Objective: Hypertension (HTN) is associated with vascular damage characterized by vascular remodeling and stiffening and endothelial dysfunction, which is a cause of end-organ damage such as chronic kidney disease (CKD). microRNAs are small non-coding RNA that regulate gene expression by binding to their target messenger RNAs (mRNAs), leading to mRNA degradation or translational repression. Their participation in mechanisms leading to vascular injury remains unclear. We aimed to identify differentially expressed (DE) microRNAs in small arteries of human subjects with HTN associated or not with CKD to gain insight into pathophysiological molecular mechanisms in these conditions. Design and method: Normotensive subjects and patients with HTN associated or not with CKD grades 3-4 were studied (n = 15-16). Blood pressure was determined by automated office measurement (AOBP). Small arteries were isolated from subcutaneous gluteal biopsies and RNA extracted for small and total RNA sequencing using Illumina HiSeq-2500. Differentially expressed (DE) genes were identified with a P < 0.05. The selected DE miRNAs were confirmed by reverse transcription-quantitative PCR (RT-qPCR). Putative microRNA targets were validated using gain- and loss-of-function in human aortic vascular cells by RT-qPCR and luciferase reporter assay.
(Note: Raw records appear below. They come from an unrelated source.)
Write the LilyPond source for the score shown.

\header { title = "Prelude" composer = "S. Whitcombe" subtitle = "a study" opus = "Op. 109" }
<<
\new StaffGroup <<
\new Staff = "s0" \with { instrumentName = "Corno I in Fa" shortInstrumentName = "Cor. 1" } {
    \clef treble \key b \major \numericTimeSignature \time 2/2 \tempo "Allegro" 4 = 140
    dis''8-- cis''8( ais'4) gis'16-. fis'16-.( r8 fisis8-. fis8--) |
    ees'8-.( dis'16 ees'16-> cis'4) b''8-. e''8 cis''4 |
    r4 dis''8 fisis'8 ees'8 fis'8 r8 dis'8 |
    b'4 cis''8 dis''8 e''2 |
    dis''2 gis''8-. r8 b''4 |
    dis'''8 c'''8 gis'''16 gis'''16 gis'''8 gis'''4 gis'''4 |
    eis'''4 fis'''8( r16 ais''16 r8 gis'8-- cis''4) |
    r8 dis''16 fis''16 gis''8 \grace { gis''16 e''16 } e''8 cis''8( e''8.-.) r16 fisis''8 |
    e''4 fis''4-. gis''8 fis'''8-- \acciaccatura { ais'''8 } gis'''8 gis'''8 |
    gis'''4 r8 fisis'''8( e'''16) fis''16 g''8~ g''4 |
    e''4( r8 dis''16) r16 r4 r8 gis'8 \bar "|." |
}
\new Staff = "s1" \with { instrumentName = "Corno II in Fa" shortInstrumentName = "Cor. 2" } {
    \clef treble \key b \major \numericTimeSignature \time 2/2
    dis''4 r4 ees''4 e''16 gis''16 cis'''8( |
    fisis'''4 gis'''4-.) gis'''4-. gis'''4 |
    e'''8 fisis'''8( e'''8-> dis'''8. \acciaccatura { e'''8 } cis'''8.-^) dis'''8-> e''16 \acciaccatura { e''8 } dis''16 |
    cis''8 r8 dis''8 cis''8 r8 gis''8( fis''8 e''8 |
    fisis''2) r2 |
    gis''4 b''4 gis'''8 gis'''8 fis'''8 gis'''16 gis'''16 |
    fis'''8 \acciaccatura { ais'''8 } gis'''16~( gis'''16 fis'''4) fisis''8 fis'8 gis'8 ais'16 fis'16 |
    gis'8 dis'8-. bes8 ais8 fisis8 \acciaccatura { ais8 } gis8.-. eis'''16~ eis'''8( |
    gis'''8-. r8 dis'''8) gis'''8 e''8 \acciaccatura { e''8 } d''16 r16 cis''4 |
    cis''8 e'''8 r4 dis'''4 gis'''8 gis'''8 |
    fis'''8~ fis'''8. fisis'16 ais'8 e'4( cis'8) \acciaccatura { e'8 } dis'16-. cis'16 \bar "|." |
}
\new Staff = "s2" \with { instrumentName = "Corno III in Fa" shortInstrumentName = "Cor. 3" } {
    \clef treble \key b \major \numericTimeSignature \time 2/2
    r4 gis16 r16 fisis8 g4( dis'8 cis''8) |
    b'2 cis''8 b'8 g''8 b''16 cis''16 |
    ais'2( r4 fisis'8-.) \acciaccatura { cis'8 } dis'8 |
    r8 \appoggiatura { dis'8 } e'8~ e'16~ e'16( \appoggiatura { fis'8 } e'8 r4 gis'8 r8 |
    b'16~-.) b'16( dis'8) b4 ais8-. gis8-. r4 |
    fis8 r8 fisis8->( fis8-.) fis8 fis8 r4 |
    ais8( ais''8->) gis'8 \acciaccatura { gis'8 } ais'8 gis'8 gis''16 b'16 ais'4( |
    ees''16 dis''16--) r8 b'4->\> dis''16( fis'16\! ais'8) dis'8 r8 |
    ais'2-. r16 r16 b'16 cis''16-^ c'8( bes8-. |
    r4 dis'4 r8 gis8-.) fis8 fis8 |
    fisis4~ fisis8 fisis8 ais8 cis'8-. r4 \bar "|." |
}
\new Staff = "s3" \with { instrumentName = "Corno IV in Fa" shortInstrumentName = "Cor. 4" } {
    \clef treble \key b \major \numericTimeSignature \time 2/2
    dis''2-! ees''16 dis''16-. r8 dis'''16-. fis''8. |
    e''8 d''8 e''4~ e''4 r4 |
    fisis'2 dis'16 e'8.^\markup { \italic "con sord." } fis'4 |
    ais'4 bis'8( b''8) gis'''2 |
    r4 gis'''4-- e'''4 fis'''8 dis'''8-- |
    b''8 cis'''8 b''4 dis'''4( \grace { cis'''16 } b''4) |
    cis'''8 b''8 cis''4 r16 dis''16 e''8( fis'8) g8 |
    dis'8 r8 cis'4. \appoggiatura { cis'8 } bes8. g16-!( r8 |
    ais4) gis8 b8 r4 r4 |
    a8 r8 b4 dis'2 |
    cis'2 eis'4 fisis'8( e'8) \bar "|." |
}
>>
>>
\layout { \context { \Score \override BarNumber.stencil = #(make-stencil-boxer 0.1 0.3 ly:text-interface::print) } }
Results: Small RNA sequencing identified DE microRNAs uniquely associated with HTN (3 up and 6 down), CKD (42 up and 39 down) or both groups (2 up). One of 14 tested DE microRNAs was validated. RT-qPCR showed that miR-338-3p was decreased by 59% in CKD (P < 0.05). miR-338-3p and three of its predicted targets were highly expressed in human aortic endothelial cells (HAECs). Two of them, alkaline ceramidase 2 (ACER2) and glutathione peroxidase 3 (GPX3), were up-regulated by 48% and 90% in human aortic endothelial cells (HAECs) transfected with anti-miR-338-3p, respectively (P < 0.05). miR-338-3p mimic co-transfection in HAECs decreased respectively by 13% and 24% luciferase activity of reporter vectors containing the conserved wild-type but not mutated ACER2 or GPX3 3’ untranslated transcribed region miR-338-3p-5p binding sites (P < 0.05). Conclusions: miR-338-3p down-regulation in small arteries may act via mRNA up-regulation of alkaline ceramidase 2 and glutathione peroxidase 3 to play a role in vascular injury in hypertensive patients with chronic kidney disease.